#### [Requisitos del ejercicio]
Prosigue el texto sobre la correspondencia de Manuel B. Cossío a partir de su última oración.

#### [Texto para leer]
—————

Manuel B. Cossío a través de su correspondencia, 1879-1934. Edición de Ana María Arias de Cossío y Covadonga López Alonso. Publicaciones de la Residencia de Estudiantes. Madrid, 2014.
“Los hombres que representan la Institución tienen que ser órganos superiores de la vida nacional en cualquier esfera… Y yo veo venirme encima, para dentro de pocos años, esta responsabilidad abrumadora”. Esto escribía Manuel Bartolomé Cossío (1857-1935) a un joven corresponsal en 1908, cuando adivinaba un futuro inmediato en el que él mismo y otras personas vinculadas a la Institución Libre de Enseñanza recibirían el reconocimiento de los elementos más progresivos de la monarquía alfonsina. Pero también cabe entender estas palabras como un oscuro presentimiento de que algunas personas muy vinculadas a la Institución que había fundado Francisco Giner de los Ríos jugarían un papel relevante en acontecimientos por venir. Hombres como Marcelino Domingo o Fernando de los Ríos, a quienes también encontramos como corresponsales de Cossío, desempeñarían cargos importantes en la futura república que advendría veintitrés años más tarde. La Segunda República puede considerarse, en efecto, como la plasmación política de un impulso reformista del que formaba parte la propia Institución. Y quiso el azar que Cossío –que, en la carta citada se definía un tanto irónicamente como “radical, ultrarradical, librepensador en todo y por todo”– alcanzara a verla, pero no a conocer su trágico final.
En este sentido, estas cartas de y para Cossío recién compiladas conducen a un desenlace agridulce: por una parte, definen la trayectoria de un hombre recto sinceramente entregado a su vocación –como pedagogo e historiador del arte, entre otras cosas– y capaz de concitar en torno a su persona los esfuerzos de varias generaciones de hombres y mujeres devotos de ese mismo impulso regenerador y reformista; pero, por otra, retratan a una de las figuras más entrañables de una España secularmente preterida, “rara avis” en un país sacudido por el atraso, las desigualdades y la violencia. A pesar de lo discontinuo de la correspondencia aquí reunida, y de que faltan muchas de las cartas con las que el propio Cossío debió contestar a las que se publican de sus corresponsales, el tono y el tenor de la misma son inconfundibles: un educado optimismo pedagógico, contra un telón de fondo en el que comparecen los favoritismos administrativos y académicos, los expolios del patrimonio artístico –asunto que no podía dejar de preocupar a quien, como Cossío, había dedicado lo mejor de sus esfuerzos al estudio del Greco–, las resistencias a toda reforma y, por supuesto, las catástrofes político-sociales, tales como las guerras de Marruecos o la Semana Trágica de Barcelona. Un todavía joven y concienciado Américo Castro, también corresponsal de Cossío, resume el caso en una carta de 1909: “Atravesamos días tristes, que dejan como una huella de amargura en cuanto se hace (,) aunque al mismo tiempo marquen con la aureola de lo romántico todo cuanto se dice y se piensa”.

—————

(Registros almacenados)
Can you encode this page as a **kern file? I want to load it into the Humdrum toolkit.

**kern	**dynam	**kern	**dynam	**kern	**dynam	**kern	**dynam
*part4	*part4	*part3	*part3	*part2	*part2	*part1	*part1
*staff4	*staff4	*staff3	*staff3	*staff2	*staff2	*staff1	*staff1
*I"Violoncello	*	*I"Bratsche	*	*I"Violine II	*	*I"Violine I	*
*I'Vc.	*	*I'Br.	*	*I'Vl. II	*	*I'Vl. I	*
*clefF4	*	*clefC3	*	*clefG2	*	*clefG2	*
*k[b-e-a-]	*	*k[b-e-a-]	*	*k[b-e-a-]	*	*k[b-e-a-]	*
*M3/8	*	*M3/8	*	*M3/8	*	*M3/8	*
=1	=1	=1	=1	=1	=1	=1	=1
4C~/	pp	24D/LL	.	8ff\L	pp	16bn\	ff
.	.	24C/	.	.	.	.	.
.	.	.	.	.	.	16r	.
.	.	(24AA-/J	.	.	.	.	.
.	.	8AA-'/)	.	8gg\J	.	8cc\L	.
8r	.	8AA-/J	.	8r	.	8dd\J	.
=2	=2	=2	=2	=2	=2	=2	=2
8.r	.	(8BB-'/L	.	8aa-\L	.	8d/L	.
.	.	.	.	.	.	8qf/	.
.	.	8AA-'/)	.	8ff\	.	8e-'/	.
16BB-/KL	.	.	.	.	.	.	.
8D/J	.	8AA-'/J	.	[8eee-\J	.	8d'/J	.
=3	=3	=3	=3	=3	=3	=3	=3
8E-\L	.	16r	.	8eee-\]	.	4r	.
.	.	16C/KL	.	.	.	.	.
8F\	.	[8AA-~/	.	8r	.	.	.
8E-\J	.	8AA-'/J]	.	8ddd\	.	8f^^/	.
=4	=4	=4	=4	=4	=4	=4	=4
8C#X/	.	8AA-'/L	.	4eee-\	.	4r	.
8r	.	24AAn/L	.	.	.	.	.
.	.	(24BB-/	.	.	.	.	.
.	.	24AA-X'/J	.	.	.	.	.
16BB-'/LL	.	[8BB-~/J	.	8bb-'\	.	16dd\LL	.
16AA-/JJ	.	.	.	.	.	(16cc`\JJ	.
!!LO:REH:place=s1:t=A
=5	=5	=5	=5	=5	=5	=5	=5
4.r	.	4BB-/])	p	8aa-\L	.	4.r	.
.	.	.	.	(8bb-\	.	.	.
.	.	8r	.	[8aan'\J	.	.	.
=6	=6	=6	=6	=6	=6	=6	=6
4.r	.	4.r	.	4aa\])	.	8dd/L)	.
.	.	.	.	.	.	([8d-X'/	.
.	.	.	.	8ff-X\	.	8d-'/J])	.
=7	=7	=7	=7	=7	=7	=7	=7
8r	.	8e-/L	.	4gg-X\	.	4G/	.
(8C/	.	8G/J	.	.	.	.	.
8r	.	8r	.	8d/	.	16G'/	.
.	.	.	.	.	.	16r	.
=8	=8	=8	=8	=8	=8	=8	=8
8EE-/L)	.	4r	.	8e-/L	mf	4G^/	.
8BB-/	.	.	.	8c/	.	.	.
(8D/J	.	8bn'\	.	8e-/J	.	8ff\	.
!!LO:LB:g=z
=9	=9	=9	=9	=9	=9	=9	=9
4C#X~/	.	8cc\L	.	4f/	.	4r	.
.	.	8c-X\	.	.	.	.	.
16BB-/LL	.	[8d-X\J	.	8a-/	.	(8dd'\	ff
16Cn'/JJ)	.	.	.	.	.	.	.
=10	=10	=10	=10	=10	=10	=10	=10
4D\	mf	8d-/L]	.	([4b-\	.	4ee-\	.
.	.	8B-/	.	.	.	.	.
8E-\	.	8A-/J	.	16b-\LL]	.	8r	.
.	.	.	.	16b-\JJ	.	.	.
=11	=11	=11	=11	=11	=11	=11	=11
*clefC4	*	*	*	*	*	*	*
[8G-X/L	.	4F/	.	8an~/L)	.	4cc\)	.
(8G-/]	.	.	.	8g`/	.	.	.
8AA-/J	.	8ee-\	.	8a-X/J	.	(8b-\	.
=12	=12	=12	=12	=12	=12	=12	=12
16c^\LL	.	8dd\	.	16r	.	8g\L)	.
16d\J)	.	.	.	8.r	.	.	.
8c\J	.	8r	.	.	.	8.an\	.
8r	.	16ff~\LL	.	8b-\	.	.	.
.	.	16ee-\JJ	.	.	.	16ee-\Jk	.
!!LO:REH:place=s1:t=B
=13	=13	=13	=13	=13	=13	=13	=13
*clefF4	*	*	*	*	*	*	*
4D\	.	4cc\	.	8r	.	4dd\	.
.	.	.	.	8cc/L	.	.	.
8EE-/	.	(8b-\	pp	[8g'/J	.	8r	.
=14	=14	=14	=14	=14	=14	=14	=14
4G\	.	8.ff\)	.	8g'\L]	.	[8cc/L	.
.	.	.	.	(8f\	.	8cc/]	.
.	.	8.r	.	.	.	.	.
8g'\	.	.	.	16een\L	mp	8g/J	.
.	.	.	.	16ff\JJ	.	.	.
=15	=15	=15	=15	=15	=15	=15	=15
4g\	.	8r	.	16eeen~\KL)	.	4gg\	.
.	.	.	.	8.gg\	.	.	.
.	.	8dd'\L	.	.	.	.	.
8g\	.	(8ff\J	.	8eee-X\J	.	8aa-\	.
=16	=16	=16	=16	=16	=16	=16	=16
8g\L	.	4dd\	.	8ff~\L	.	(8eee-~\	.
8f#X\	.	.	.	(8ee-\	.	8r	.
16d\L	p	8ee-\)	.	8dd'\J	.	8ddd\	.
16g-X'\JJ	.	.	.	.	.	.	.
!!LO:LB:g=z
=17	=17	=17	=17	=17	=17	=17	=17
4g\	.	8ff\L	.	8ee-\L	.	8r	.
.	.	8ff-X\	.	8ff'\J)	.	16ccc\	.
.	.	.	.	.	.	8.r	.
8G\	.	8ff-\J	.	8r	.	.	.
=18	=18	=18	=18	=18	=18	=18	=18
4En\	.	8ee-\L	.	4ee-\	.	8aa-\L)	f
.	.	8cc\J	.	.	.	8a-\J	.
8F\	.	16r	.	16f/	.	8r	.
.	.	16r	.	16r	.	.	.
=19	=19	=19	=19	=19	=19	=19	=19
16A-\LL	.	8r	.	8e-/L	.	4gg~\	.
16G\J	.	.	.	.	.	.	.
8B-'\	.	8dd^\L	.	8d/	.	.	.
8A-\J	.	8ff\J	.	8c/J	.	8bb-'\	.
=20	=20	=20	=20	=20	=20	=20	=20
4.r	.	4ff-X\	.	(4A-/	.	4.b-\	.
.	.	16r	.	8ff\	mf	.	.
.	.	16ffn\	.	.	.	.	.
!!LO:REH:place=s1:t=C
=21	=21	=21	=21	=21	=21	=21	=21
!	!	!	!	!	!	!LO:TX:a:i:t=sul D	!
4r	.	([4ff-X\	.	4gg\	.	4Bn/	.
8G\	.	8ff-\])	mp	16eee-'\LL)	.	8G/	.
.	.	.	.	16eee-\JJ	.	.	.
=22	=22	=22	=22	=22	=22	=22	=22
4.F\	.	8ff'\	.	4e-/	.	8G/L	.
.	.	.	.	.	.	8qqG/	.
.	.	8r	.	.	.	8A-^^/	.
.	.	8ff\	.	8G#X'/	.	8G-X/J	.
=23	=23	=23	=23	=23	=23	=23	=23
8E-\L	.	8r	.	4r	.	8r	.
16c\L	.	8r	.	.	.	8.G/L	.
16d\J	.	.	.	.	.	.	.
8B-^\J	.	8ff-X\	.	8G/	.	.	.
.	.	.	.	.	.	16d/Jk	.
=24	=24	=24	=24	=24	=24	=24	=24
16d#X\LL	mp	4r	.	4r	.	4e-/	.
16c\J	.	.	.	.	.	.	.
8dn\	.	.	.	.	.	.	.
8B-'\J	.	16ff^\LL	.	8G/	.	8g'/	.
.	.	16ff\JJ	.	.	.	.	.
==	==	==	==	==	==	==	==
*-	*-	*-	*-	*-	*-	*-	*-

—————

#### [Respuesta al ejercicio]
Hombres como Giner, el propio Cossío y otros representan ese lado idealista y romántico de la crisis española. Que no siempre fue pesimista, desde luego: pruebas de lo contrario encontramos en la propia formación de Cossío, cuyas cartas juveniles a su “padre” Giner lo muestran como un muchacho sensible, trabajador y entusiasta, tan volcado en el aprendizaje de idiomas –muchas de esas cartas están escritas en italiano y francés– como en el cumplimiento de las encomiendas del propio Giner: especialmente, el estudio de los sistemas educativos de los países visitados. Es el espíritu que heredarán los jóvenes institucionistas de las generaciones siguientes, para quien Cossío es ya un referente: por ejemplo, la joven maestra Elvira Alonso, comisionada a Francia, cuyas cartas se expresan en términos críticos hacia un sistema educativo, el francés, cuya abundancia de recursos materiales no había supuesto el abandono de las prácticas trasnochadas que la Institución combatía en España.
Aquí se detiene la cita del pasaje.